Labour Leadership Election: The Choice Is Corbyn Or No-one

Labour Leadership Election: The Choice Is Corbyn Or No-one

The voting period for the Labour Leadership election has now officially opened. Hundreds of thousands of Labour supporters will be able to vote for their candidate of choice. Unfortunately the choice between Jeremy Corbyn and Owen Smith is a false one.

Owen Smith does not represent a viable candidate for either the Labour party or the public.

On the contrary, he represents a form of top-down politics, a contempt for the grassroots and a profound opposition to the democratic processes that elect the Leader of the Labour party. A form of politics that has lost its appeal.

It is an old adage that voters do not vote for a divided party. Smith is the figurehead of an ill-conceived leadership challenge that has deeply divided and wounded gravely the Labour party and its election chances. For this simple fact alone, Smith is not a viable leader let alone a leadership option.

Following Brexit, in the most turbulent period following the 2008 global financial meltdown, Labour had its chance to stand above the Conservative in-fighting and clearly articulate to the country its vision for the future; and that Brexit was the result of Conservative internal mis-management. This was the time for Labour to stand up and be counted and for Jeremy Corbyn to show whether he is the leader with the vision, tenacity and strength of character to be relied on and stir the country forward.

This never happened as Labour MPs, shocked by Brexit, decided it was Jeremy's fault and not the Conservatives' who brought Brexit upon themselves and dragged the country down a UKIP-inspired vision of the future. Some would argue that Corbyn is not the man to lead the country forward post Brexit. Due to their actions though, we will never know whether this is the case. Corbyn was never given the chance to shape the dialog post-Brexit. He was faced instead with an internal rebellion from the onset. The people who made this choice for him, who believed that Brexit was Labour's fault and not the Conservatives', are the same people who put Smith forward. Smith represents the view that a divided party has a greater chance of winning than Corbyn at the helm; that it is better to lose with Corbyn,or anyone else, than to give Corbyn a chance of winning. Voting for Smith condones such a view.

In one of the biggest political changes in the last 20 years, Labour's membership has ballooned. People from across the social spectrum have joined the Labour party to support the change that Corbyn represents. The biggest challenge for the Labour party in the next few years will be to motivate the new members, engage them, turn them into a political movement and a winning election machine. Yet, Smith's campaign has derided, ignored, sneered at, belittled, patronised and outright offended these new members. Instead of winning them over, Smith and his supporters have done their best to alienate them. They have not respected or supported the democratic choice of the Labour supporters; instead they have tried to undermine it from the start.

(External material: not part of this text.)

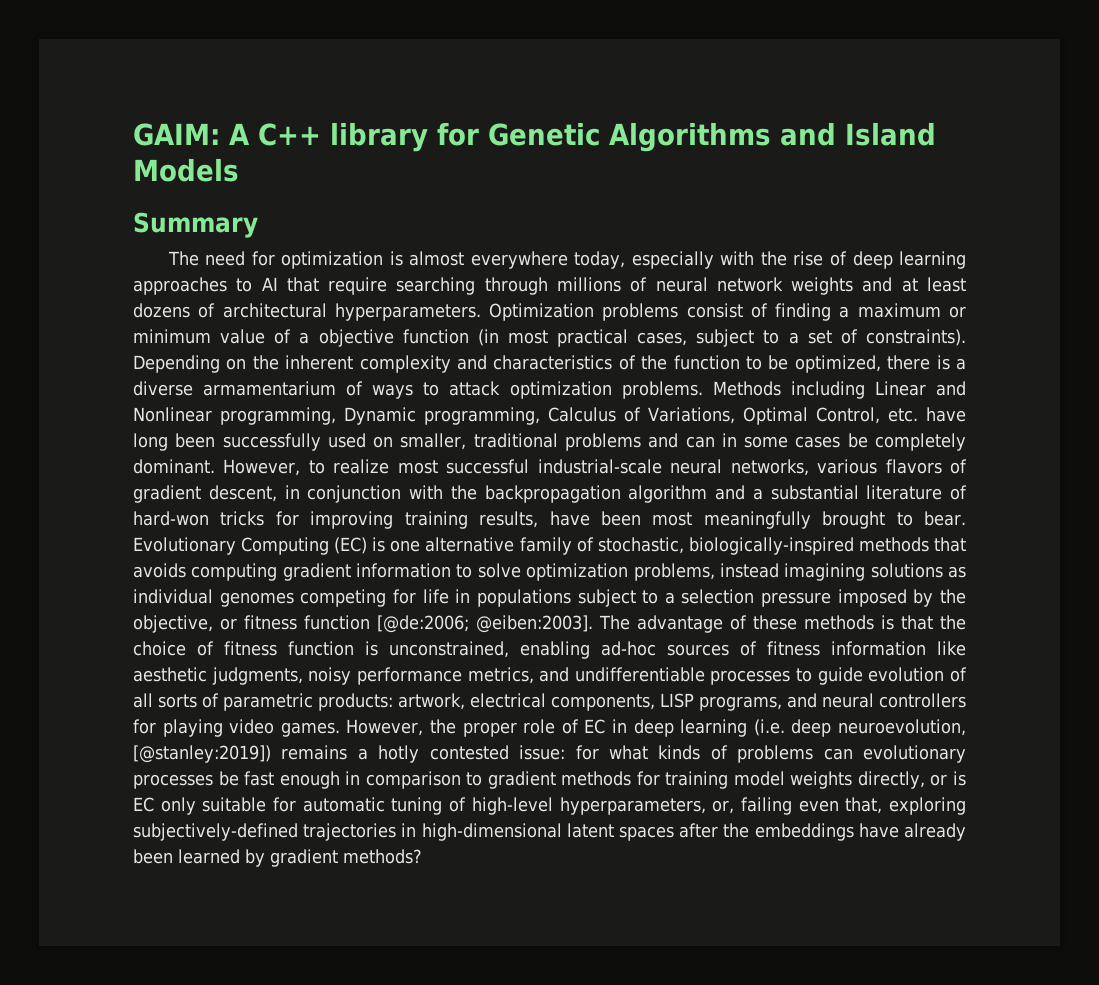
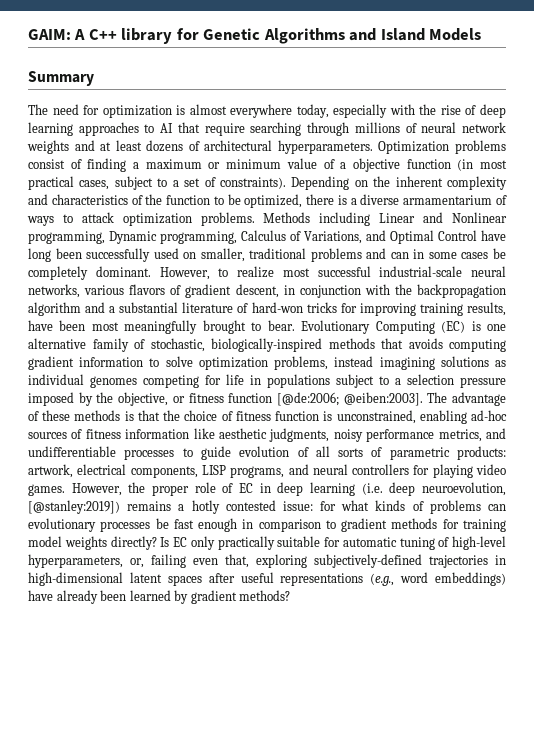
[742,407,918,425] Optimal Control, etc. -> [366,230,477,244] and Optimal Control
[857,771,966,789] directly, or is -> [110,536,170,550] directly? Is
(196, 806) none -> [217,536,275,550] practically
[723,823,854,841] the embeddings -> [240,572,506,586] useful representations (e.g., word embeddings)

They have shown a complete lack of understanding as to why these members supported and voted for Corbyn. They have failed to grasp the vacuum their style of politics has created and Corbyn filled. Worst, they have demonstrated a persistent unwillingness to understand. Smith represents this refusal to comprehend and this is why a vote for him is a vote for misrepresentation. The lessons of the 2015 General Election defeat have not been learned. Worse, Smith's campaign and supporters accuse Corbyn and his supporters of being close-minded and tribal, yet they are the ones that demonstrate this perfectly.

To make the situation worse, it is apparent now that a vote for Smith is a vote for the politics of protest. Liam Young at the New Statesman has explained this very eloquently and his article is worth reading.

Finally, Smith is not a serious candidate. It is a sacrificial lamb at the beginning of a war of attrition against a different style of politics, a different future. He has been put forward by people who have acted out of self-interest and beliefs contrary to the wishes of their local Labour constituencies. Corbyn is not the messiah and he may not even be a great leader. He certainly has his faults and he has made mistakes. He is though, the man that has provided a long-sought after alternative; an alternative that hundreds of thousands of people craved for. An alternative that made them joined the Labour party. Smith does not provide this.

A vote for Smith condones the poor behaviour, disunity and self-interest demonstrated by his campaign and supporters. This is why is better to vote for no-one than vote for Owen Smith.